A Multi-Modal Fusion Framework for Brain Tumor Segmentation Based on 3D Spatial-Language-Vision Integration and Bidirectional Interactive Attention Mechanism
Journal:
arXiv
Published Date:
Jul 11, 2025
Abstract
This study aims to develop a novel multi-modal fusion framework for brain
tumor segmentation that integrates spatial-language-vision information through
bidirectional interactive attention mechanisms to improve segmentation accuracy
and boundary delineation. Methods: We propose two core components: Multi-modal
Semantic Fusion Adapter (MSFA) integrating 3D MRI data with clinical text
descriptions through hierarchical semantic decoupling, and Bidirectional
Interactive Visual-semantic Attention (BIVA) enabling iterative information
exchange between modalities. The framework was evaluated on BraTS 2020 dataset
comprising 369 multi-institutional MRI scans.
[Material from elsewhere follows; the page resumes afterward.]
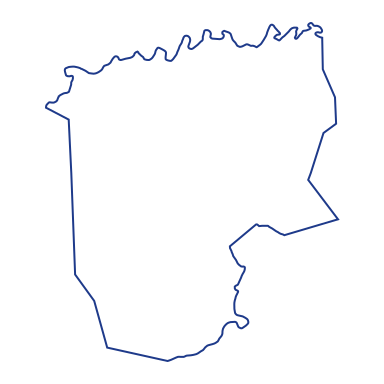 Villanueva, Cortés, Honduras (orthographic projection)
{"feature_id": "27666195B71161947465594", "entity_name": "Villanueva", "entity_type": "district", "adm_level": 2, "iso_a3": "HND", "parent_name": "Honduras", "parent_adm1": "Cortés", "projection": "orthographic", "projection_center": [-88.036, 15.321], "detail": "fine", "context": "isolated", "style": "outline", "palette": "blue", "viewbox_px": 384, "rotation_deg": 0, "n_neighbors": 0, "source": "geoboundaries", "source_scale": "gbopen_adm2", "svg_char_len": 5701}
<svg xmlns="http://www.w3.org/2000/svg" viewBox="0 0 384 384"><path d="M46.0,107.7L68.7,119.6L71.3,173.2L75.1,274.5L94.2,300.9L107.2,347.6L167.6,361.0L171.1,359.8L176.0,357.6L177.8,356.9L178.5,356.8L183.5,356.9L184.5,356.6L185.9,355.9L186.9,355.6L190.8,355.3L193.2,354.9L194.9,354.5L196.4,354.1L198.0,353.3L200.9,351.3L203.0,350.1L203.9,349.1L205.2,347.4L206.4,346.4L207.4,345.6L208.8,345.1L212.6,344.1L214.4,343.5L215.6,342.9L217.8,341.4L218.6,340.0L219.3,338.6L221.3,336.2L222.1,334.7L222.4,333.5L222.5,331.1L222.8,329.6L223.0,328.8L223.5,327.8L224.3,326.4L225.3,325.2L226.5,324.0L227.7,323.1L229.1,322.5L230.6,322.1L234.0,321.9L235.2,321.9L235.7,322.1L236.3,322.4L236.7,322.9L237.2,324.1L238.0,326.1L238.5,327.0L239.0,327.4L240.0,327.9L240.7,328.2L241.4,328.3L242.0,328.2L242.6,327.9L245.8,325.7L247.6,324.0L248.0,323.4L248.3,322.9L248.3,321.7L248.0,320.5L247.5,319.5L246.8,318.8L245.1,317.7L242.7,316.4L238.3,315.4L237.2,315.1L236.4,314.6L235.7,313.9L235.2,313.2L235.0,312.5L234.4,308.9L234.3,304.2L234.4,302.5L234.8,300.4L235.4,298.5L235.7,297.0L236.3,295.5L238.0,292.1L238.1,291.5L238.0,291.1L237.7,290.8L237.2,290.5L236.0,290.0L235.6,289.7L235.2,289.2L234.8,288.3L234.8,286.6L235.7,285.8L237.7,284.8L238.1,284.2L241.1,277.6L241.7,275.9L242.7,273.9L243.6,272.4L244.2,271.3L244.7,269.7L244.9,267.8L244.7,267.1L244.1,266.7L243.4,266.5L242.2,266.6L241.1,266.4L239.0,264.8L237.7,263.4L236.0,260.0L233.3,256.2L232.6,254.0L231.8,252.3L231.4,250.9L230.0,248.1L229.9,246.3L256.0,224.5L256.9,224.4L257.5,224.7L259.1,226.1L262.1,225.8L267.8,225.8L268.4,226.1L269.1,226.8L272.2,228.5L276.1,231.2L278.2,232.3L279.3,233.1L280.7,233.8L283.1,234.5L284.3,235.2L338.0,219.3L308.2,179.9L310.8,173.0L323.5,133.0L336.1,123.7L335.0,97.3L322.8,69.3L322.2,37.7L319.9,37.1L317.8,36.1L316.0,34.9L315.6,34.4L315.4,33.9L315.5,33.3L315.8,32.9L316.4,32.5L317.2,32.3L318.0,32.2L320.0,32.7L321.1,32.5L321.6,32.1L322.0,31.4L322.1,30.9L322.0,30.3L321.8,29.7L321.4,29.0L320.5,27.6L320.2,27.3L318.8,26.4L317.5,25.9L316.4,25.8L315.1,25.9L314.1,25.7L313.4,25.2L312.4,23.8L311.6,23.1L310.7,23.0L309.7,23.4L309.1,23.8L308.6,24.3L308.2,25.0L308.3,25.7L308.7,26.4L309.3,26.9L310.1,27.3L310.6,27.7L310.7,28.1L310.5,28.5L308.8,29.5L307.0,30.2L306.1,30.5L303.7,30.8L303.1,31.0L302.7,31.4L301.8,33.1L300.0,34.7L297.9,37.4L297.2,38.2L296.6,38.6L296.0,38.8L295.4,38.6L295.1,38.2L294.9,37.6L296.2,34.9L296.3,33.3L296.1,31.8L296.2,31.1L296.6,30.1L297.3,28.8L297.4,28.4L297.2,28.0L296.9,27.7L294.7,27.6L293.6,27.7L292.7,28.0L291.9,28.3L291.2,28.8L290.2,29.7L288.8,31.5L284.3,36.0L282.4,37.4L279.8,40.1L279.3,40.4L278.7,40.3L276.4,39.0L274.8,38.3L274.4,38.0L274.3,37.5L274.5,37.1L274.7,36.7L276.7,34.9L279.7,34.4L280.0,33.9L279.9,33.1L278.5,31.5L277.6,30.7L276.9,29.8L275.5,28.3L274.7,27.3L274.0,26.1L273.6,25.6L272.9,25.1L272.4,24.8L271.8,24.7L271.2,24.8L270.7,25.1L270.3,25.5L269.5,26.8L268.1,30.0L267.2,32.4L266.7,34.3L266.0,36.0L263.7,39.9L261.6,43.1L261.0,43.9L260.0,44.8L257.2,46.9L256.7,47.2L256.3,47.1L254.6,46.2L253.3,45.8L252.9,45.7L251.5,45.8L250.8,45.8L248.2,44.6L247.0,44.3L246.2,44.4L242.4,46.3L240.7,46.8L239.6,46.8L237.8,46.0L237.4,45.8L237.0,45.3L235.3,42.6L233.6,40.9L232.6,39.6L231.9,37.7L230.9,34.7L230.7,34.1L230.4,33.7L229.5,32.9L228.6,32.4L226.9,31.8L225.6,31.4L224.5,30.9L224.0,30.9L223.6,31.1L222.7,31.7L222.4,32.1L222.3,32.9L222.4,33.7L223.6,34.7L223.8,35.2L223.8,35.8L223.7,36.5L223.4,37.2L223.0,37.8L222.4,38.4L221.0,38.9L220.0,39.1L218.9,39.1L212.2,38.6L211.2,38.1L210.7,37.5L210.3,37.0L210.4,36.4L210.9,33.9L210.7,33.0L210.3,32.1L209.4,31.1L208.3,30.4L207.2,30.1L206.0,30.1L205.3,30.2L204.8,30.5L204.5,30.7L204.3,31.1L203.6,34.1L202.8,36.8L202.8,38.9L202.7,39.8L202.3,40.4L201.9,40.9L200.8,41.6L197.8,44.7L193.3,48.2L192.6,48.6L191.9,48.9L191.3,49.0L190.7,48.9L189.5,48.5L188.8,47.9L188.3,46.8L188.5,45.7L189.9,41.8L190.1,40.9L190.2,40.0L190.1,39.3L189.9,38.4L189.6,37.7L189.1,37.1L188.4,36.4L187.7,36.0L187.0,35.8L186.3,35.7L185.7,35.8L184.9,36.0L184.3,36.5L183.9,37.0L183.5,37.6L183.1,38.9L182.3,40.7L181.9,42.2L181.5,43.2L181.0,44.0L180.1,45.4L179.6,46.3L178.5,49.5L177.4,51.9L176.7,53.9L176.4,54.6L175.6,55.7L173.2,59.0L171.8,60.4L171.0,60.9L170.2,60.9L168.2,60.5L166.8,60.0L166.0,59.5L165.7,59.1L165.6,58.3L165.6,57.1L165.9,54.6L166.0,52.8L165.9,52.3L165.6,51.7L165.3,51.3L164.4,50.6L162.5,49.5L159.8,48.1L158.9,47.8L158.2,47.7L157.9,47.8L157.5,48.0L155.9,50.3L155.5,51.4L155.2,52.8L154.7,54.2L152.7,57.3L152.1,58.0L151.5,58.6L150.0,59.6L149.1,60.0L148.2,60.0L146.7,59.9L145.1,59.5L144.4,59.2L143.9,58.6L143.4,57.5L143.0,57.0L141.1,55.6L139.5,54.0L138.6,53.2L138.3,52.3L137.5,51.6L137.0,51.8L136.2,52.1L135.1,52.9L134.5,53.7L134.2,54.8L133.9,55.4L132.7,56.6L132.0,57.1L130.3,57.8L125.7,58.7L121.5,59.9L120.5,60.0L119.8,59.8L119.2,59.5L119.0,59.3L118.2,57.4L117.2,56.6L116.6,56.4L116.1,56.3L115.6,56.3L115.1,56.5L114.6,56.7L114.1,57.2L112.8,58.7L111.3,61.1L110.6,62.5L110.2,62.9L108.4,64.4L104.3,65.8L103.4,66.9L102.1,69.3L101.2,70.3L99.2,71.7L98.2,72.3L96.5,73.1L95.1,73.5L93.5,73.7L91.0,73.4L88.9,73.1L85.5,70.8L84.5,70.3L81.7,68.9L81.1,68.8L80.0,68.1L78.2,67.5L77.0,67.2L74.6,66.7L73.1,66.6L70.5,66.8L68.9,67.0L68.3,67.2L66.6,67.9L65.7,68.3L65.2,68.8L64.9,69.5L64.8,70.3L65.0,71.7L65.9,74.8L66.1,75.3L66.5,75.7L67.0,75.9L67.7,76.2L69.7,76.3L71.0,75.9L71.7,75.9L72.2,76.0L72.6,76.2L72.7,76.4L72.9,76.9L72.9,77.5L72.9,78.4L72.7,79.3L72.4,80.3L71.7,81.4L71.3,82.3L71.2,83.0L71.2,84.3L71.0,85.2L69.0,91.6L68.5,92.1L67.4,92.6L66.8,92.9L65.4,93.0L64.0,93.3L63.2,93.6L60.3,95.1L59.8,95.5L58.7,96.4L58.7,96.8L58.2,97.6L57.1,100.5L55.8,101.7L54.3,102.4L53.7,102.6L52.0,102.6L49.7,102.3L49.2,102.4L48.8,102.6L47.3,104.1L46.5,105.1L46.3,105.6L46.1,106.4L46.0,107.7Z" fill="none" stroke="#1e3a8a" stroke-width="2"/></svg>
Results: The proposed method
achieved average Dice coefficient of 0.8505 and 95% Hausdorff distance of
2.8256mm across enhancing tumor, tumor core, and whole tumor regions,
outperforming state-of-the-art methods including SCAU-Net, CA-Net, and 3D
U-Net. Ablation studies confirmed critical contributions of semantic and
spatial modules to boundary precision. Conclusion: Multi-modal semantic fusion
combined with bidirectional interactive attention significantly enhances brain
tumor segmentation performance, establishing new paradigms for integrating
clinical knowledge into medical image analysis.